Stallone Files $5-Million Suit Against N.Y. Art Consultant
Actor Sylvester Stallone filed a $5-million civil fraud suit Tuesday against his New York art consultant, Barbara Guggenheim, claiming that he overpaid for art and sold it for less than market value on her advice.
The suit filed in Superior Court charges that Guggenheim prompted Stallone to overpay for a damaged oil painting by calling it a “masterpiece” and that she defrauded him in several other transactions.
In the complaint, Stallone said he and Guggenheim agreed in 1984 that she would give the actor advice on buying and selling his art collection and would try to maximize profits for Stallone, including accepting a commission rate of 5% and selling his works only to individuals rather than dealers.
In January, 1988, Guggenheim told Stallone that an oil painting by the 19th-Century French painter Adolphe William Bouguereau titled “Pieta” was available for sale. Guggenheim told the actor that the work “was a masterpiece painting and was the finest representation of Bouguereau in the world,” the suit said.
Stallone purchased the work sight unseen for $1.7 million after Guggenheim told him another potential buyer in Florida was bidding.

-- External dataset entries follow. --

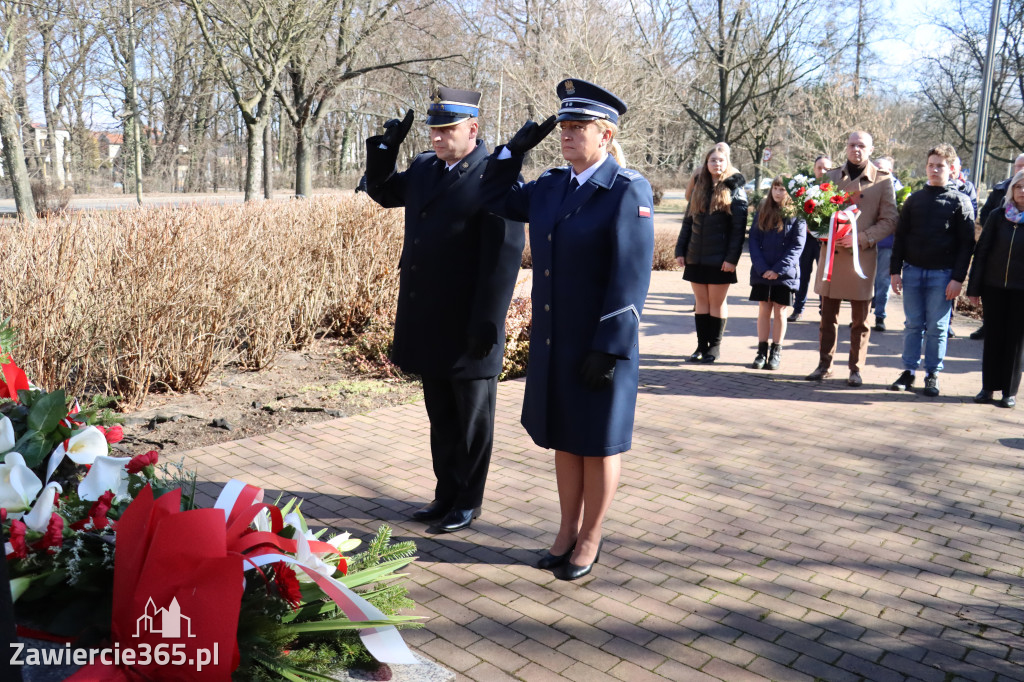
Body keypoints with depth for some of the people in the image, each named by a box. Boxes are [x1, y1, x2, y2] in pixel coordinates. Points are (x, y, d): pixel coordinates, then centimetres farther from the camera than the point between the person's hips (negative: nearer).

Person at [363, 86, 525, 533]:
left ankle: (468, 503, 25)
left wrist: (487, 324, -21)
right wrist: (384, 148, 9)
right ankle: (447, 495, 33)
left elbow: (504, 256, -19)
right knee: (441, 418, 18)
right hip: (429, 324, 7)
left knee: (472, 422, 10)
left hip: (468, 331, -7)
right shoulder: (424, 168, 10)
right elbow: (383, 192, 27)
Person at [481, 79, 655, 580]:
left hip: (601, 346, -6)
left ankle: (590, 542, 27)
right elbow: (498, 198, 22)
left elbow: (631, 278, -17)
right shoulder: (551, 186, 7)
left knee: (599, 444, 10)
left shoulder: (628, 191, -13)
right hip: (552, 343, 7)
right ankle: (567, 533, 34)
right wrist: (515, 149, 7)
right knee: (564, 439, 17)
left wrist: (608, 348, -20)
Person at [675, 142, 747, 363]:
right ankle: (701, 345, 15)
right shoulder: (699, 188, 12)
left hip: (720, 259, -4)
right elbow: (688, 222, 13)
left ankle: (715, 345, 13)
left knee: (717, 302, 4)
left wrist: (732, 258, -15)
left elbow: (739, 228, -7)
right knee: (701, 301, 8)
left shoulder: (735, 190, -1)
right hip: (696, 257, 4)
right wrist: (680, 250, 6)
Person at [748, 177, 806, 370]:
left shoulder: (796, 214, -4)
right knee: (763, 311, 6)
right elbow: (753, 239, 2)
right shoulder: (762, 211, 6)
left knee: (779, 312, 5)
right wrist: (761, 267, -9)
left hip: (785, 273, -2)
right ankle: (762, 351, 12)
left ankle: (776, 352, 13)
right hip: (762, 272, 3)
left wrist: (778, 269, -15)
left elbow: (797, 246, -7)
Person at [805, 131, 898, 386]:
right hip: (831, 252, 2)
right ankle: (824, 365, 18)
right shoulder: (831, 176, 10)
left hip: (862, 256, -2)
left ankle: (856, 369, 15)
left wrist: (860, 239, -15)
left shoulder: (883, 180, 2)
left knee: (860, 318, 5)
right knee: (828, 315, 8)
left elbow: (889, 221, -2)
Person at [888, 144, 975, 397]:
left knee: (937, 327, 2)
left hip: (942, 274, -2)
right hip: (912, 271, 2)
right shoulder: (914, 199, 10)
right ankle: (909, 371, 13)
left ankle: (932, 376, 10)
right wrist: (895, 270, 2)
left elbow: (966, 243, -1)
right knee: (913, 324, 6)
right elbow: (900, 236, 10)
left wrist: (958, 278, -9)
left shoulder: (960, 201, 2)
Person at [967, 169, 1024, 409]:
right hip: (994, 287, 1)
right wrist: (974, 288, -1)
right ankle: (988, 387, 17)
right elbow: (981, 252, 2)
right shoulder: (998, 216, 1)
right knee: (993, 337, 7)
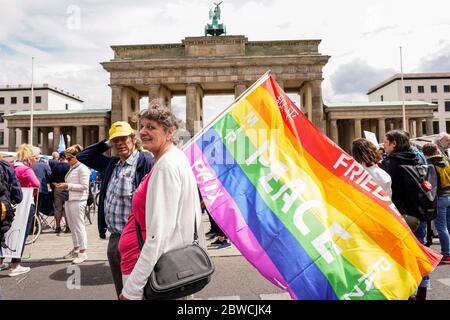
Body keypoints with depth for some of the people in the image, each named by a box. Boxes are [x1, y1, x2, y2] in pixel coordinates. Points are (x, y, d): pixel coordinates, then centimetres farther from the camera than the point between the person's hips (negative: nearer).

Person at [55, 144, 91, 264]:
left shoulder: (82, 168, -9)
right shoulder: (72, 168, 16)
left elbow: (84, 186, -15)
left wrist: (68, 185, -16)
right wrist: (64, 185, 6)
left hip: (78, 201, -8)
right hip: (69, 200, 8)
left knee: (79, 226, -5)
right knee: (72, 226, 13)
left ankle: (83, 252, 1)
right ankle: (76, 249, 25)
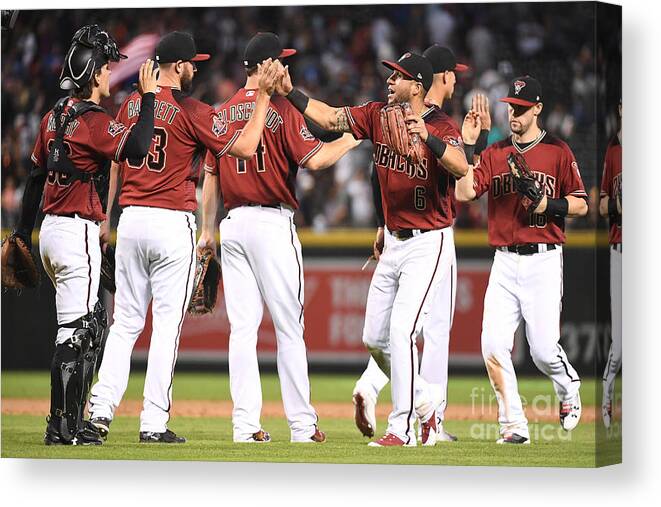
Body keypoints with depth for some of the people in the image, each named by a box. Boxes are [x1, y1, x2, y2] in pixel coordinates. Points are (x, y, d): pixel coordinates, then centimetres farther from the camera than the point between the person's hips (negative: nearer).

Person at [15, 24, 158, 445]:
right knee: (75, 332, -7)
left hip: (52, 231, 10)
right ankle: (61, 427, -6)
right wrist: (149, 96, -20)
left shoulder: (55, 116, 12)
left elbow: (35, 176, 17)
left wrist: (24, 233, 23)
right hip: (77, 234, -10)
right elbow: (137, 147, -31)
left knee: (93, 322, 17)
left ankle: (76, 420, 20)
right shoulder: (93, 121, -15)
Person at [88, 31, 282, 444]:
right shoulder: (192, 111, -10)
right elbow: (245, 148, -10)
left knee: (126, 320, 11)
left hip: (130, 220, 5)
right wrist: (264, 95, -6)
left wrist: (105, 218, 22)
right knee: (167, 324, -1)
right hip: (173, 223, -5)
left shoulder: (132, 105, 9)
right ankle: (154, 424, -2)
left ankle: (101, 410, 3)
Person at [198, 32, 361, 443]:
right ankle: (302, 425, 1)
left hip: (233, 224, 5)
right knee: (289, 327, 0)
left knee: (242, 327, 4)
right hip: (273, 224, -5)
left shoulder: (223, 113, 11)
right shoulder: (281, 107, -7)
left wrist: (207, 229, 19)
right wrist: (351, 139, -1)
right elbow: (314, 159, -16)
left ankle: (246, 425, 0)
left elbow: (210, 175, 13)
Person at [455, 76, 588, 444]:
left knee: (543, 348, -8)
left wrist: (548, 205, -15)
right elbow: (463, 193, -1)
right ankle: (514, 425, -1)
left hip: (543, 261, -4)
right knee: (494, 345, -9)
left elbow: (581, 205, 2)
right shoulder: (495, 153, 11)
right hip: (504, 263, 4)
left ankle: (570, 389, 25)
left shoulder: (558, 151, 1)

The art consultant collected an $85,000 commission on the sale, the suit said.
Stallone now claims that before he bought the painting he discovered it had been owned by Stewart Pivar, another private art dealer in New York and a friend of Guggenheim. Pivar, the suit said, “had attempted for a substantial period of time to sell the Bouguereau and was unsuccessful until Guggenheim made the representations to induce Stallone to buy it.”
After buying the painting, Stallone discovered it had “several large slashes which would have been apparent upon an examination by Guggenheim” and “a minimum of 25-30% of the painting had been restored and or retouched.”

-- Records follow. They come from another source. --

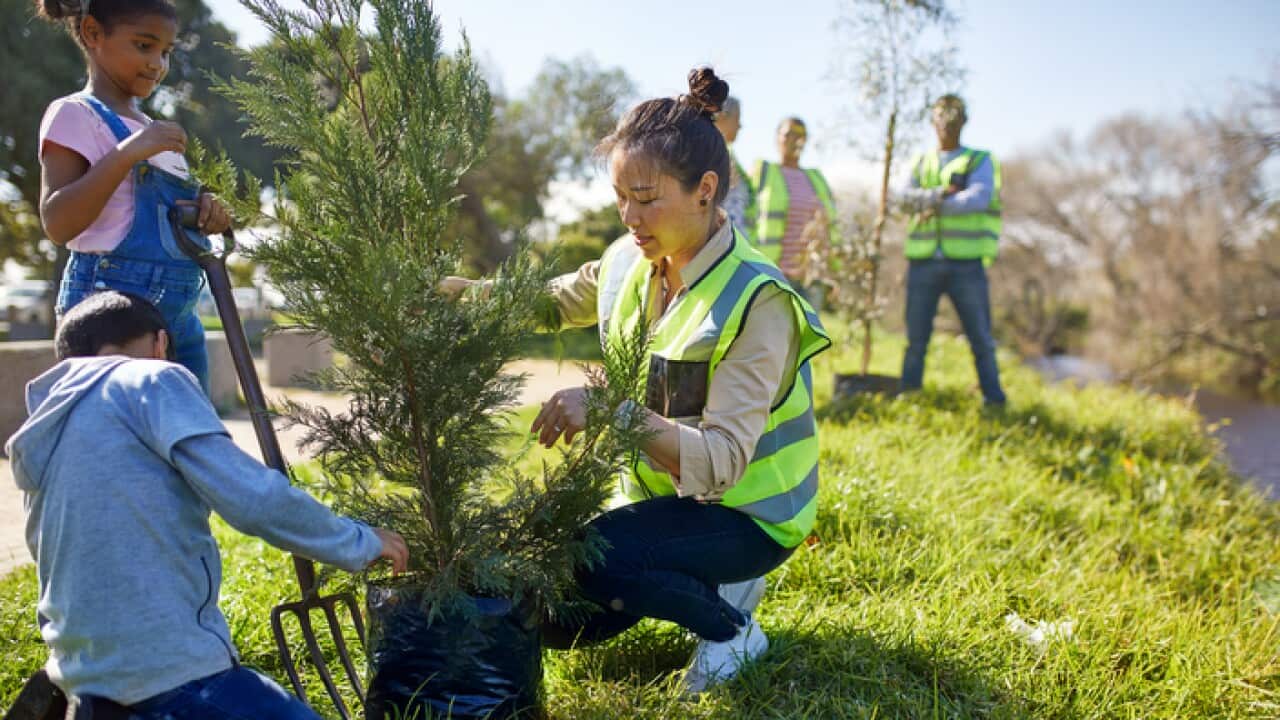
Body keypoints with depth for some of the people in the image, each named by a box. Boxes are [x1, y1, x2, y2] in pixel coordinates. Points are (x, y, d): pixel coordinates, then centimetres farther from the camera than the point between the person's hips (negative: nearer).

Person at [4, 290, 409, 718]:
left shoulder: (37, 440, 16)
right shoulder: (151, 380, -7)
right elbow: (253, 499, -17)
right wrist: (360, 542, -3)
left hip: (86, 673, 9)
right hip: (168, 669, -9)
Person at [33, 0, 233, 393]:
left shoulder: (149, 128, 19)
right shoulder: (74, 115, -4)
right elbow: (57, 224, -16)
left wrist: (206, 213, 2)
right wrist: (127, 153, -22)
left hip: (178, 313, 8)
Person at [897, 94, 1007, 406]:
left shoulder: (980, 161, 9)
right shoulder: (919, 163, 18)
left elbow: (978, 198, -11)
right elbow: (906, 197, -1)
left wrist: (934, 205, -12)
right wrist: (941, 193, -16)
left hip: (967, 262, -2)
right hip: (923, 261, 2)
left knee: (981, 337, 0)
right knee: (916, 337, 5)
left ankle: (994, 400, 9)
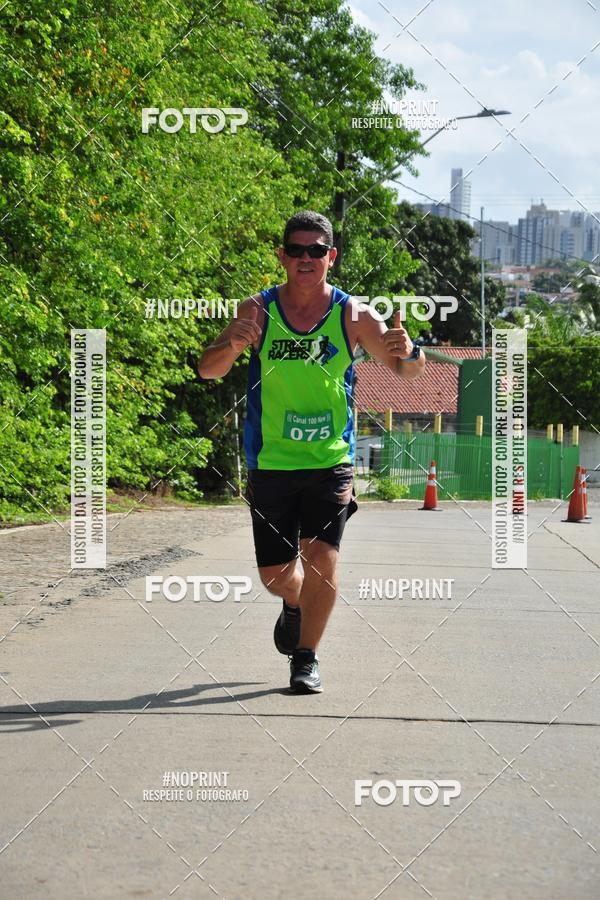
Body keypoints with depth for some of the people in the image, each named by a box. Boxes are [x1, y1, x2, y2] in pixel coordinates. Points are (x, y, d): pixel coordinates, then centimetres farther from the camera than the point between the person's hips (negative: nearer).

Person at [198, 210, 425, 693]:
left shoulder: (352, 314, -4)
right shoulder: (259, 312, -4)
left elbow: (409, 371, -3)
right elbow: (207, 370, -10)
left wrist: (408, 353, -28)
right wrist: (231, 346, -33)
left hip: (331, 459, -1)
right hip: (270, 462, 1)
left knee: (322, 555, -15)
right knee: (275, 573, 8)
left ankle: (307, 656, 3)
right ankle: (296, 606, 43)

Stallone’s attorney, Martin D. Singer, said someone had recently offered $400,000 for the painting.
Works by Bouguereau have never sold at the $1 million level even in the inflated art market of the late 1980s, art industry insiders said. Rock star Madonna had considered buying the “Pieta” but was dissuaded by her private dealer, who felt the painting had been too heavily damaged, said one art dealer.
An industry source said Stallone paid more than $1 million for a work by Anselm Kiefer, German contemporary painter, on Guggenheim’s advice and the painting has begun to disintegrate.
Guggenheim could not be reached for comment at the New York offices of Barbara Guggenheim Associates Inc.